Sorry, Texas Tribune, Texas Is Not Suffering Extreme Weather Because of Climate Change

Reposted from ClimateREALISM

By Linnea Lueken

A search of Google news for phrase “climate change” found an article in the Texas Tribune in which the writer, Erin Douglas, repeats the tired claim that scientists agree human caused climate change is causing increases in extreme weather. This claim is doubly false. First, there has been no increasing trend in hurricane strength, droughts, or that a warmer climate is causing colder winters. Second, there is no consensus among scientists that climate change will necessarily make the weather worse.

In the Texas Tribune article, titled “A year after the electric grid failed, Texas focuses on reliability, not climate change,” its author rightly points out that there are issues with renewable power sources like wind and solar, due to their dependence on weather and consequent unreliability. Despite these drawbacks, Douglas maintains greater reliance on these sources are necessary due to anthropogenic climate change and its alleged effect on extreme weather events.

Douglas writes:

If climate change does not slow, scientists agree that the severe weather that’s already straining the Texas grid is likely to become worse: Climate scientists project increased frequency and severity of droughts, stronger hurricanes and rising overall temperatures, among other effects in Texas.

Emerging science also suggests that climate change may swing cold air much farther south than it might have previously, contributing to severe and long-lasting cold snaps such as last year’s winter storm.

In fact, data show that there is no increasing trend in hurricane frequency or intensity, especially in the Gulf of Mexico. The U.N. Intergovernmental Panel on Climate Change (IPCC) says there is “only low confidence for the attribution of any detectable changes in tropical cyclone activity to anthropogenic influences.” The IPCC’s admission is confirmed by the Hurricane data presented in the graphic below.

Figure 1: Graph showing global hurricane frequency since 1970

Climate alarmists often argue that the modest warming of the oceans will “supercharge” hurricanes in the Gulf, but they ignore the effect of increased wind shear also associated with warming. As discussed in in Climate at a Glance: Hurricanes, scientists have learned that global warming is likely to cause more wind shear in places where hurricanes form and intensify. Wind shear tends to dissipate and disrupt the formation and continuation of tropical cyclones.

Contrary to Douglas’ assertion, the IPCC is makes clear scientists don’t agree that droughts have been or will increase due to climate change. In its most recent Climate Assessment Report, AR6, the IPCC distinguishes four categories of drought: hydrological, meteorological, ecological, and agricultural. According to the IPCC, there is limited evidence climate change has increased the number, duration, or intensity of hydrological or meteorological droughts, and it has only medium confidence it has “contributed to changes in agricultural and ecological droughts and has led to an increase in the overall affected land area.”

* * * * * * *

§ WORK REQUEST A:
Quote the camera calibration and pose listing that follows word for word, and leave the pictures out of your reply.
The camera listing that comes next has nothing to do with the article above.

* * * * * * *

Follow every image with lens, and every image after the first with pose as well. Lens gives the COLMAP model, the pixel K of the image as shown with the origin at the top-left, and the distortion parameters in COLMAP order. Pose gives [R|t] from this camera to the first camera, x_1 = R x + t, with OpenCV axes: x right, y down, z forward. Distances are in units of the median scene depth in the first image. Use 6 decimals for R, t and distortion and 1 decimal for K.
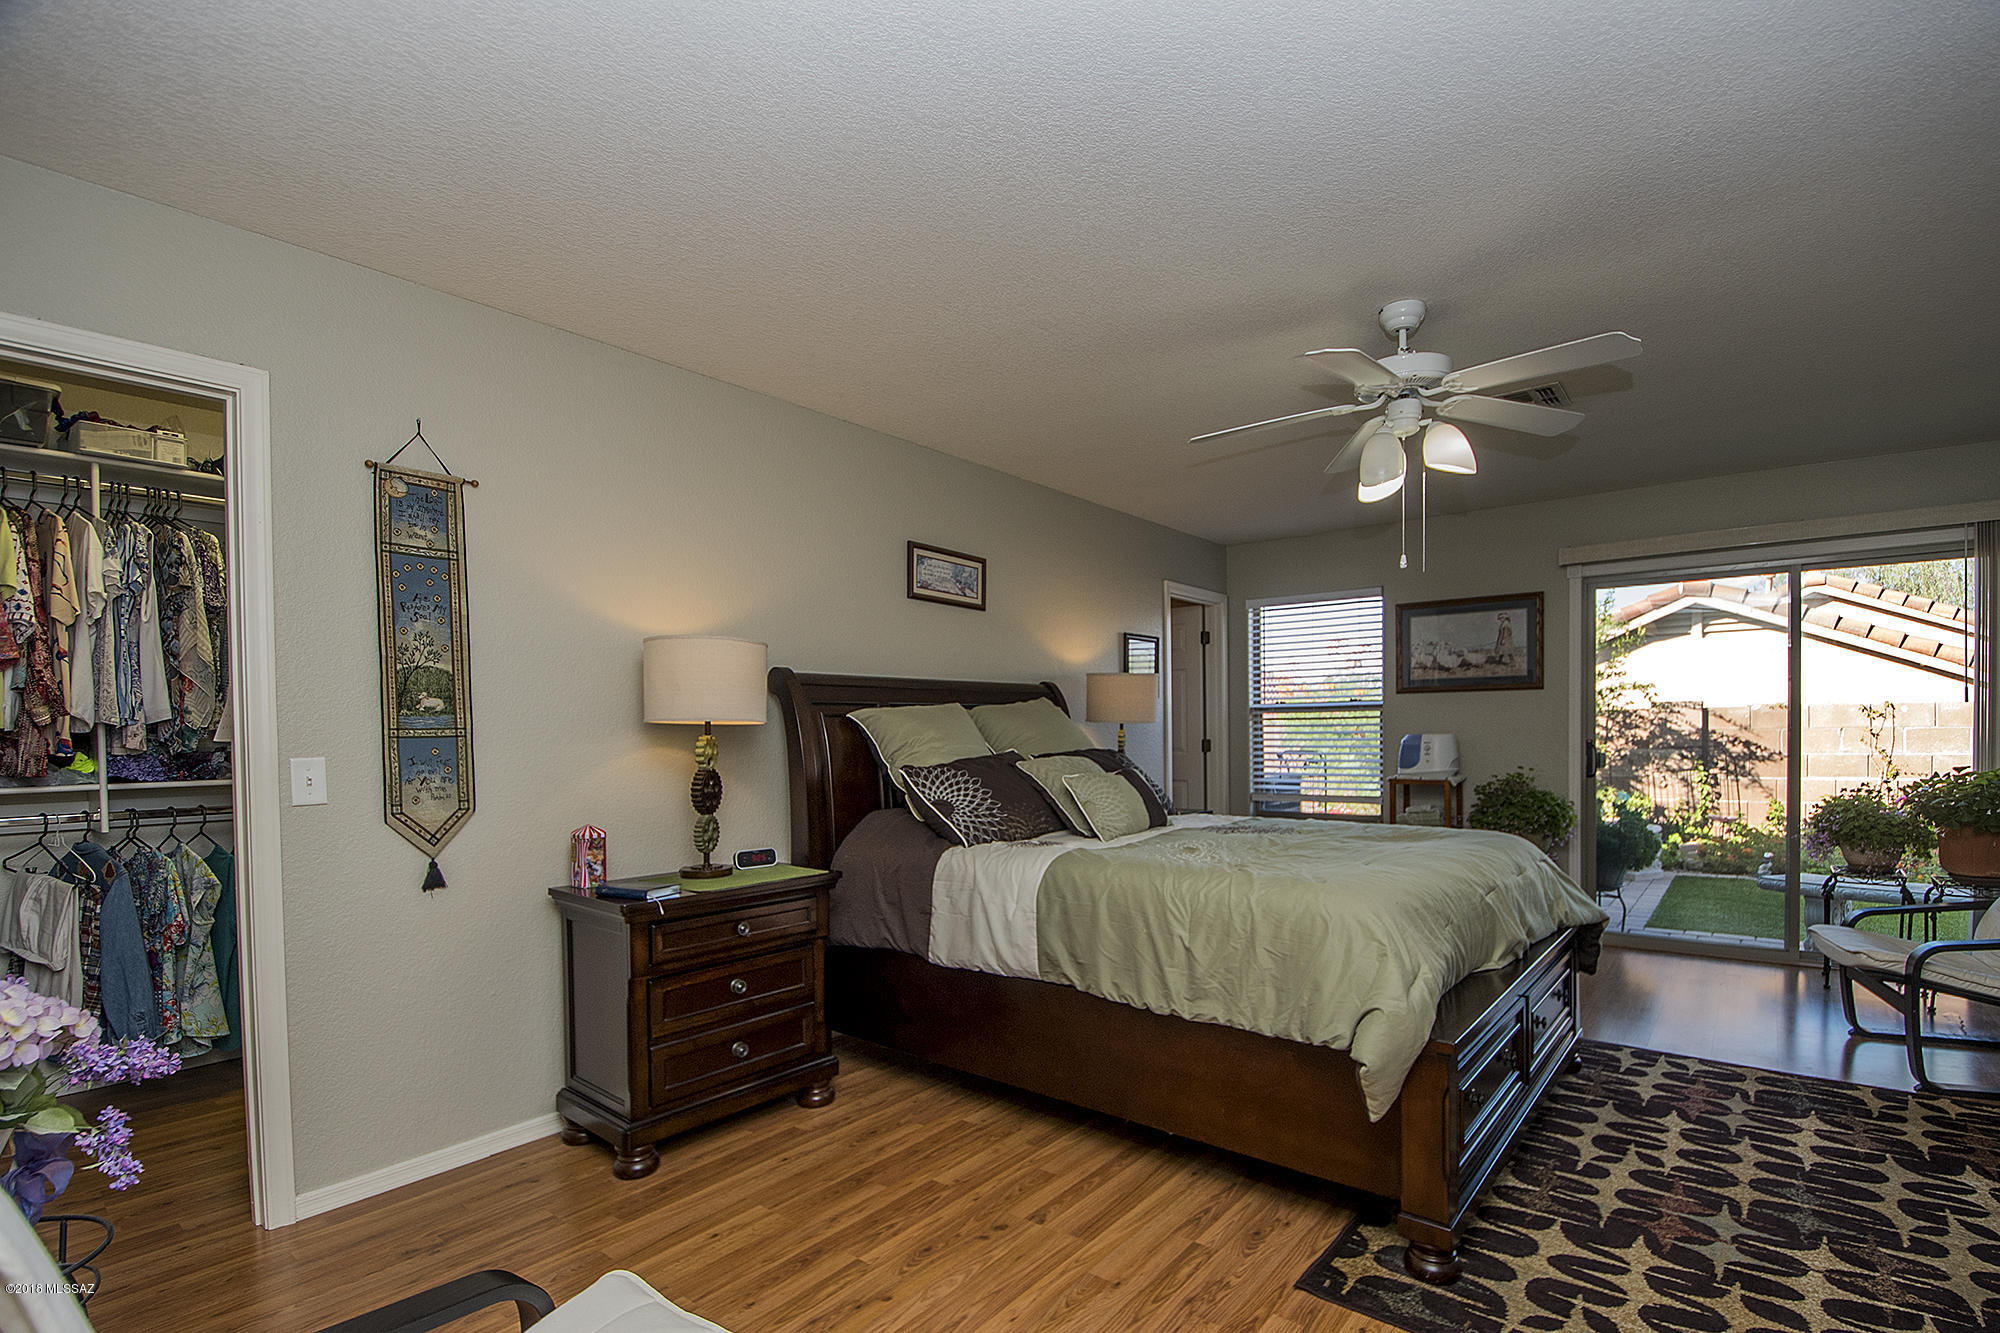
lens RADIAL K [[907.6, 0, 1044.3], [0, 907.6, 760.1], [0, 0, 1]] dist [0.018773, -0.022507]
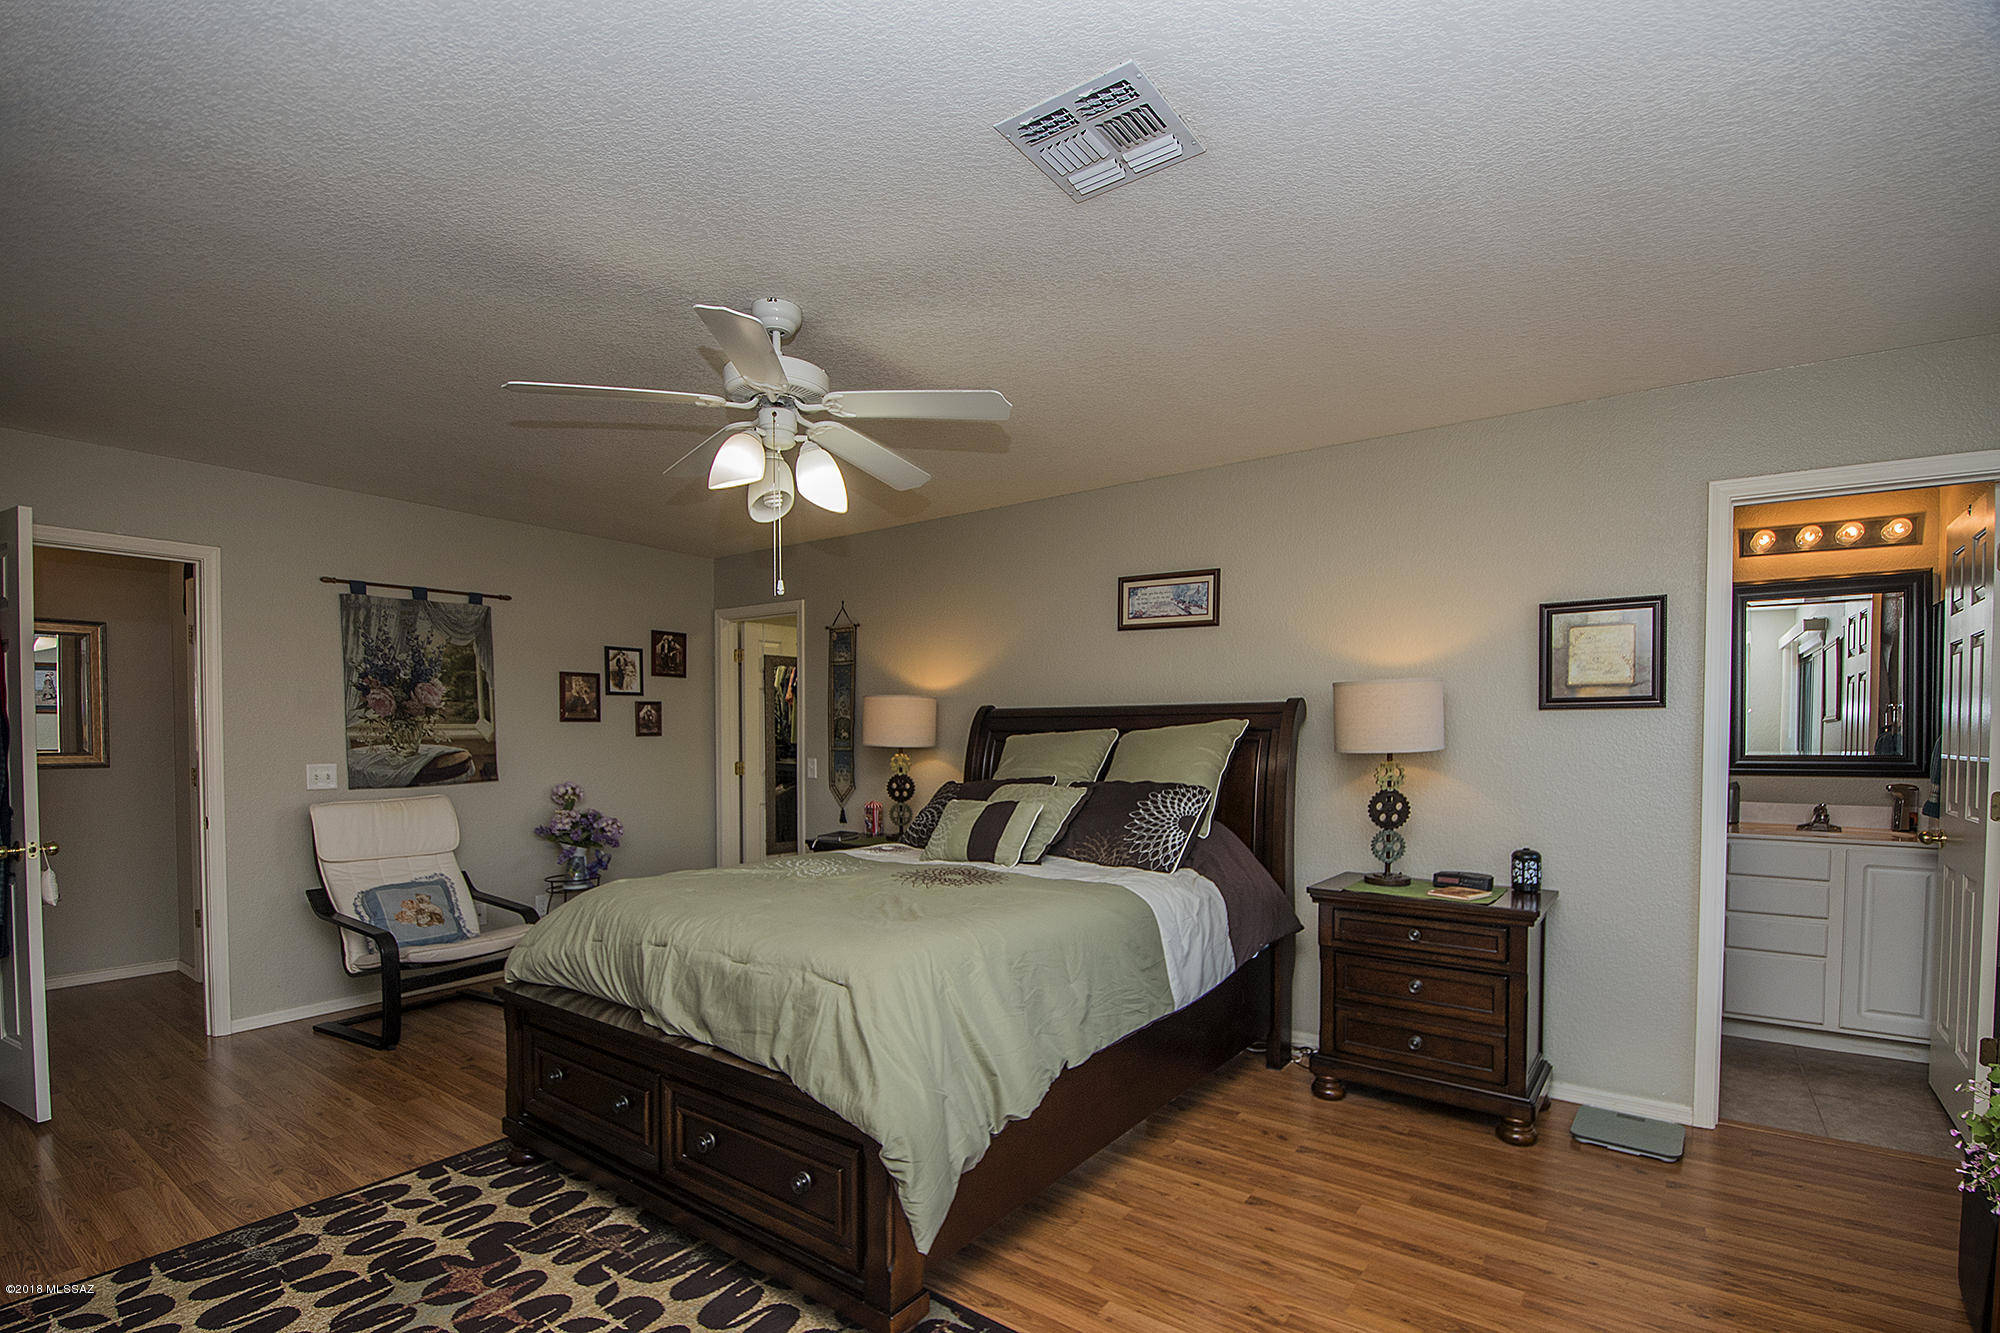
lens RADIAL K [[907.6, 0, 1044.3], [0, 907.6, 760.1], [0, 0, 1]] dist [0.018773, -0.022507]
pose [[0.063979, 0.038074, -0.997225, 1.468684], [-0.034083, 0.998772, 0.035947, -0.095916], [0.997369, 0.031689, 0.065198, 1.338545]]
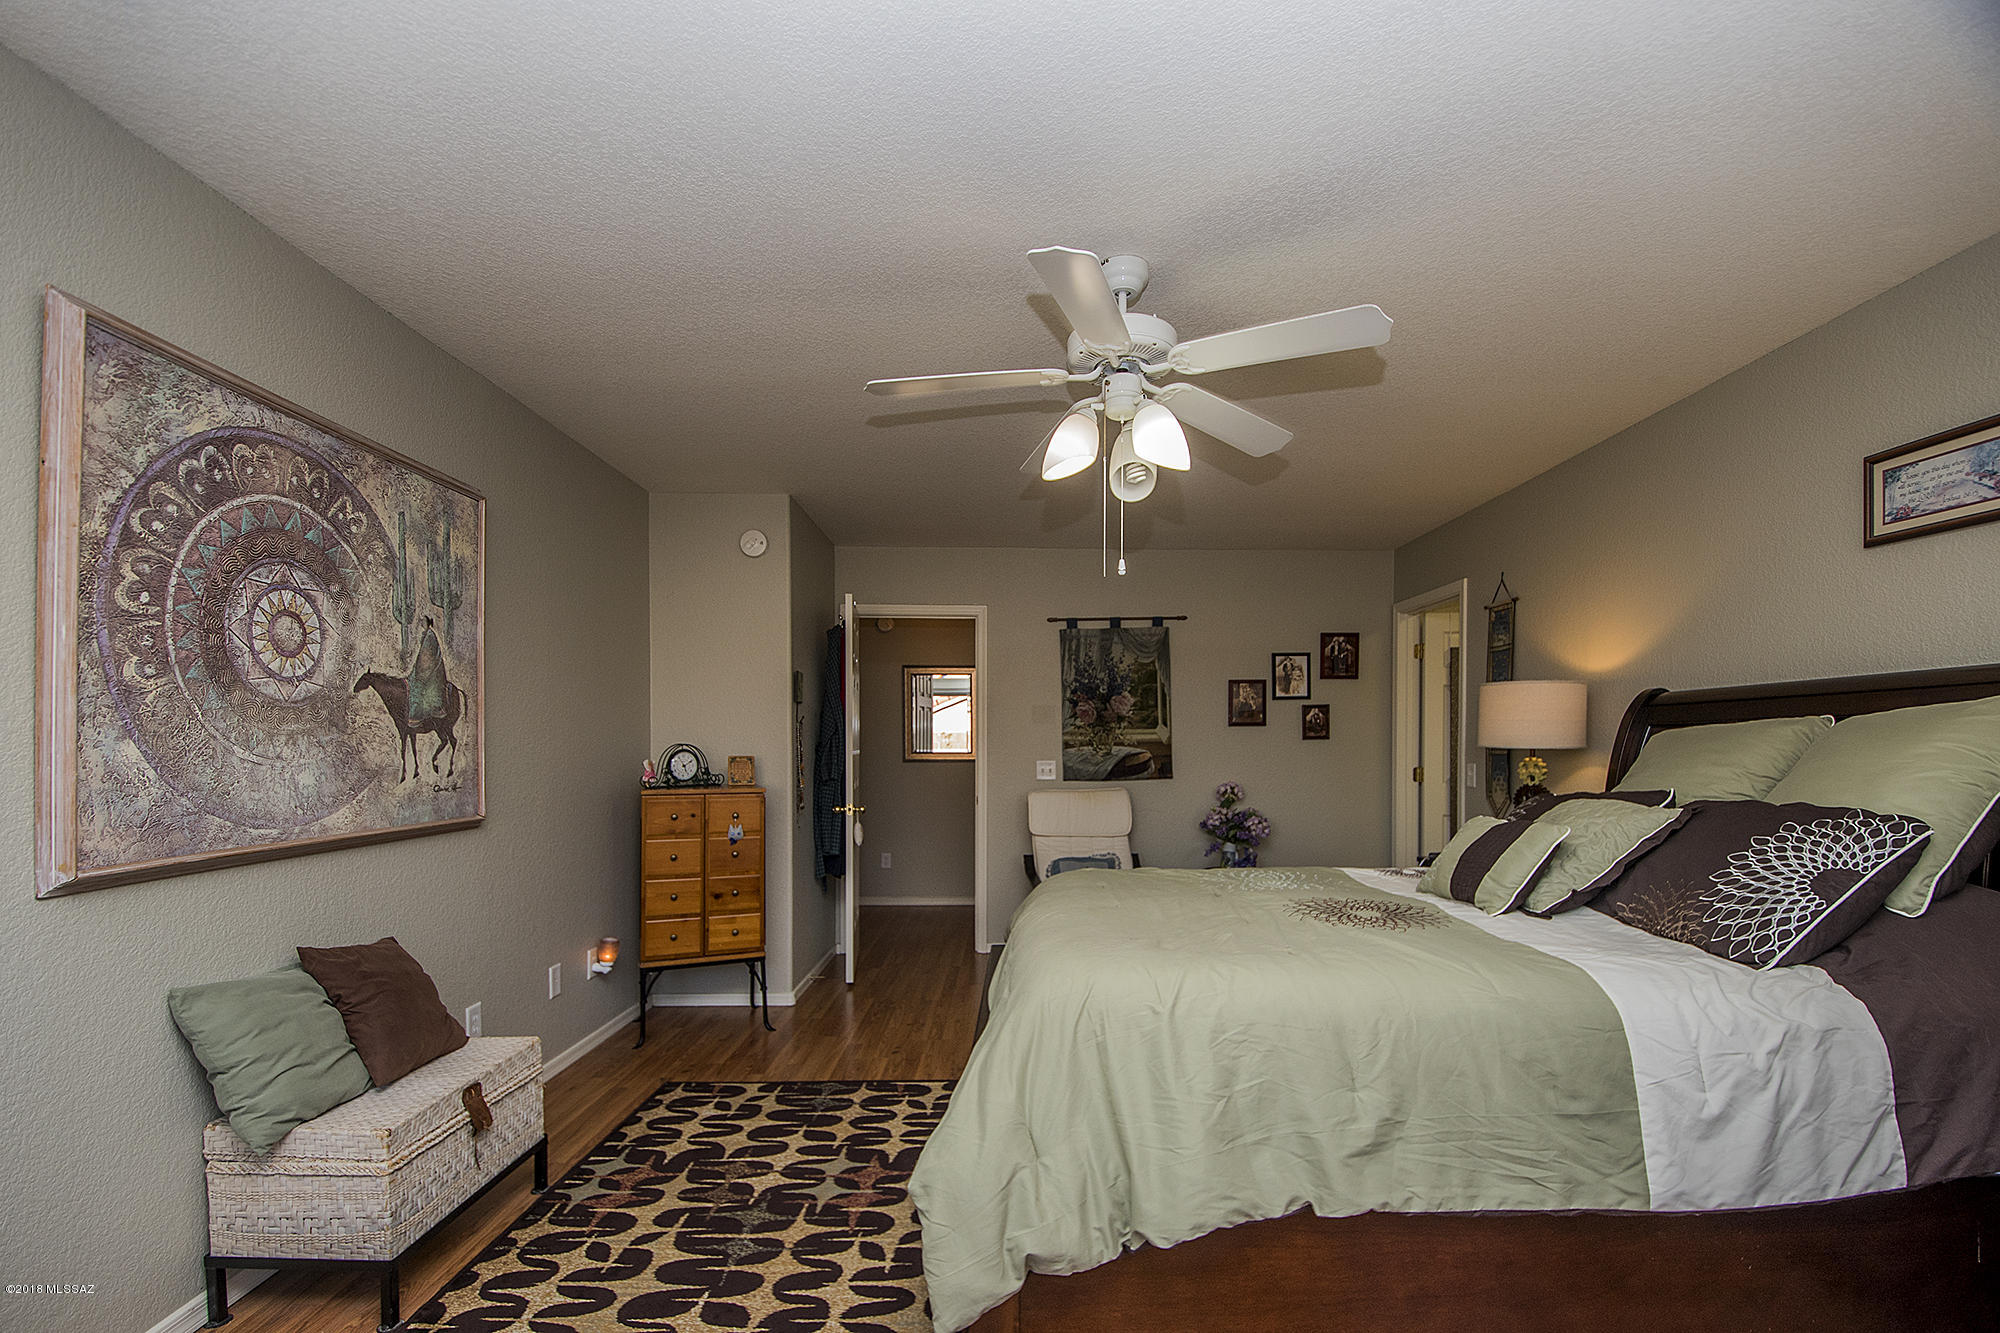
lens RADIAL K [[886.0, 0, 1036.0], [0, 886.0, 755.9], [0, 0, 1]] dist [0.011168, -0.020832]
pose [[-0.774205, 0.017402, -0.632695, 1.085636], [-0.011563, 0.999066, 0.041628, -0.083587], [0.632829, 0.039544, -0.773281, 1.759942]]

* * * * * * *

§ WORK REQUEST B:
Summarize the article on Texas weather and climate change in two sentences.

§ EXPECTED OUTPUT A:
Follow every image with lens, and every image after the first with pose as well. Lens gives the COLMAP model, the pixel K of the image as shown with the origin at the top-left, and the distortion parameters in COLMAP order. Pose gives [R|t] from this camera to the first camera, x_1 = R x + t, with OpenCV axes: x right, y down, z forward. Distances are in units of the median scene depth in the first image. Use 6 decimals for R, t and distortion and 1 decimal for K.
lens RADIAL K [[907.6, 0, 1044.3], [0, 907.6, 760.1], [0, 0, 1]] dist [0.018773, -0.022507]
lens RADIAL K [[907.6, 0, 1044.3], [0, 907.6, 760.1], [0, 0, 1]] dist [0.018773, -0.022507]
pose [[0.063979, 0.038074, -0.997225, 1.468684], [-0.034083, 0.998772, 0.035947, -0.095916], [0.997369, 0.031689, 0.065198, 1.338545]]
lens RADIAL K [[886.0, 0, 1036.0], [0, 886.0, 755.9], [0, 0, 1]] dist [0.011168, -0.020832]
pose [[-0.774205, 0.017402, -0.632695, 1.085636], [-0.011563, 0.999066, 0.041628, -0.083587], [0.632829, 0.039544, -0.773281, 1.759942]]

§ EXPECTED OUTPUT B:
The article disputes a Texas Tribune piece by Erin Douglas that claims scientists agree human-caused climate change is worsening extreme weather in Texas. It argues that there is no increasing trend in hurricane frequency or intensity and that warming may increase wind shear that disrupts tropical cyclones, and it cites the IPCC's AR6 report as showing low confidence in attributing cyclone changes to human influence and limited evidence that climate change has increased hydrological or meteorological droughts.